GOAL OF THE EXERCISE
Output the entries in full and verbatim, pictures omitted.

GIVEN RECORDS
------------------------------------------------

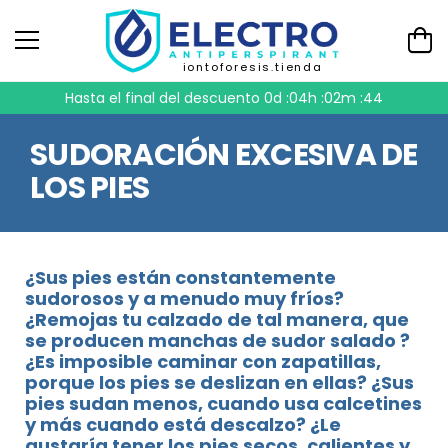
iontoforesis.tienda
Hasta el final del descuento
0d :04h :02m :44
SUDORACIÓN EXCESIVA DE
LOS PIES
¿Sus pies están constantemente
sudorosos y a menudo muy fríos?
¿Remojas tu calzado de tal manera, que
se producen manchas de sudor salado ?
¿Es imposible caminar con zapatillas,
porque los pies se deslizan en ellas? ¿Sus
pies sudan menos, cuando usa calcetines
y más cuando está descalzo? ¿Le
gustaría tener los pies secos, calientes y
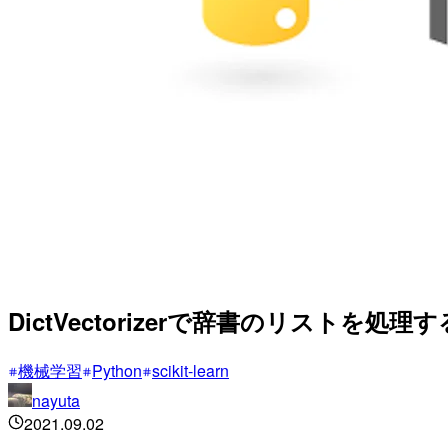
DictVectorizerで辞書のリストを
機械学習
Python
scikit-learn
nayuta
2021.09.02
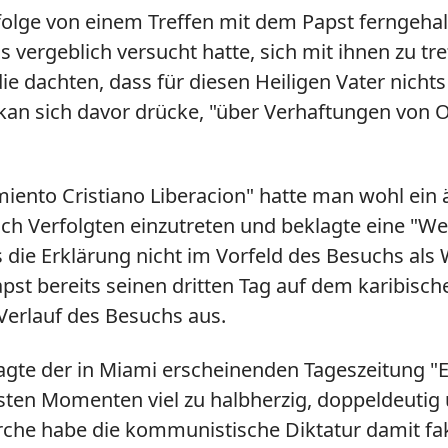
lge von einem Treffen mit dem Papst ferngehalte
s vergeblich versucht hatte, sich mit ihnen zu 
 die dachten, dass für diesen Heiligen Vater nicht
ikan sich davor drücke, "über Verhaftungen von 
iento Cristiano Liberacion" hatte man wohl ein ä
tisch Verfolgten einzutreten und beklagte eine "
die Erklärung nicht im Vorfeld des Besuchs als 
apst bereits seinen dritten Tag auf dem karibisch
Verlauf des Besuchs aus.
sagte der in Miami erscheinenden Tageszeitung "
besten Momenten viel zu halbherzig, doppeldeutig
irche habe die kommunistische Diktatur damit fa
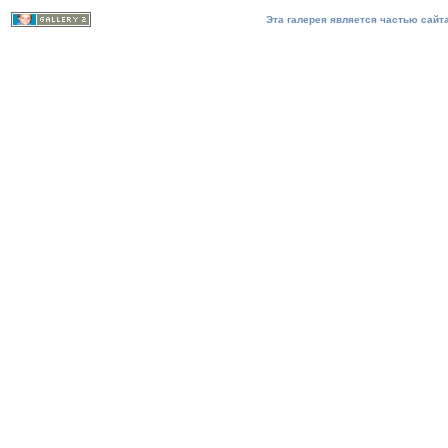
Эта галерея является частью сайта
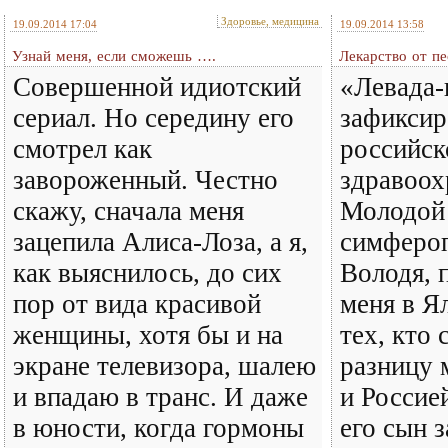
Здоровье, медицина
19.09.2014 17:04
19.09.2014 13:58
Узнай меня, если сможешь ….
Лекарство от п
Совершенной идиотский
«Левада-
сериал. Но середину его
зафиксир
смотрел как
российск
завороженный. Честно
здравоох
скажу, сначала меня
Молодой
зацепила Алиса-Лоза, а я,
симфероп
как выяснилось, до сих
Володя, 
пор от вида красивой
меня в Я
женщины, хотя бы и на
тех, кто
экране телевизора, шалею
разницу 
и впадаю в транс. И даже
и Россией
в юности, когда гормоны
его сын 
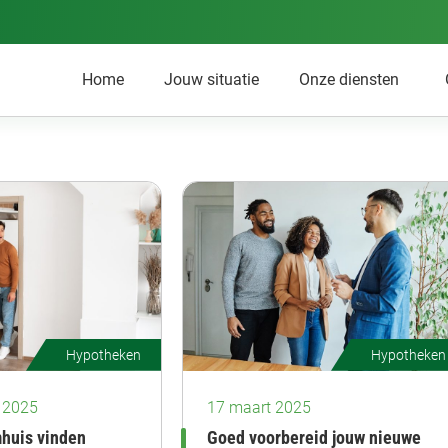
Home
Jouw situatie
Onze diensten
Hypotheken
Hypotheken
 2025
17 maart 2025
mhuis vinden
Goed voorbereid jouw nieuwe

------------------------------------------------

SOLUTION FOR THIS TASK
iontoforesis.tienda
Hasta el final del descuento
0d :04h :02m :44
SUDORACIÓN EXCESIVA DE
LOS PIES
¿Sus pies están constantemente
sudorosos y a menudo muy fríos?
¿Remojas tu calzado de tal manera, que
se producen manchas de sudor salado ?
¿Es imposible caminar con zapatillas,
porque los pies se deslizan en ellas? ¿Sus
pies sudan menos, cuando usa calcetines
y más cuando está descalzo? ¿Le
gustaría tener los pies secos, calientes y
DictVectorizerで辞書のリストを
機械学習
Python
scikit-learn
nayuta
2021.09.02
lge von einem Treffen mit dem Papst ferngehalte
s vergeblich versucht hatte, sich mit ihnen zu 
 die dachten, dass für diesen Heiligen Vater nicht
ikan sich davor drücke, "über Verhaftungen von 
iento Cristiano Liberacion" hatte man wohl ein ä
tisch Verfolgten einzutreten und beklagte eine "
die Erklärung nicht im Vorfeld des Besuchs als 
apst bereits seinen dritten Tag auf dem karibisch
Verlauf des Besuchs aus.
sagte der in Miami erscheinenden Tageszeitung "
besten Momenten viel zu halbherzig, doppeldeutig
irche habe die kommunistische Diktatur damit fa
Эта галерея является частью сайта
Здоровье, медицина
19.09.2014 17:04
19.09.2014 13:58
Узнай меня, если сможешь ….
Лекарство от п
Совершенной идиотский
«Левада-
сериал. Но середину его
зафиксир
смотрел как
российск
завороженный. Честно
здравоох
скажу, сначала меня
Молодой
зацепила Алиса-Лоза, а я,
симфероп
как выяснилось, до сих
Володя, 
пор от вида красивой
меня в Я
женщины, хотя бы и на
тех, кто
экране телевизора, шалею
разницу 
и впадаю в транс. И даже
и Россией
в юности, когда гормоны
его сын 
Home
Jouw situatie
Onze diensten
Hypotheken
Hypotheken
 2025
17 maart 2025
mhuis vinden
Goed voorbereid jouw nieuwe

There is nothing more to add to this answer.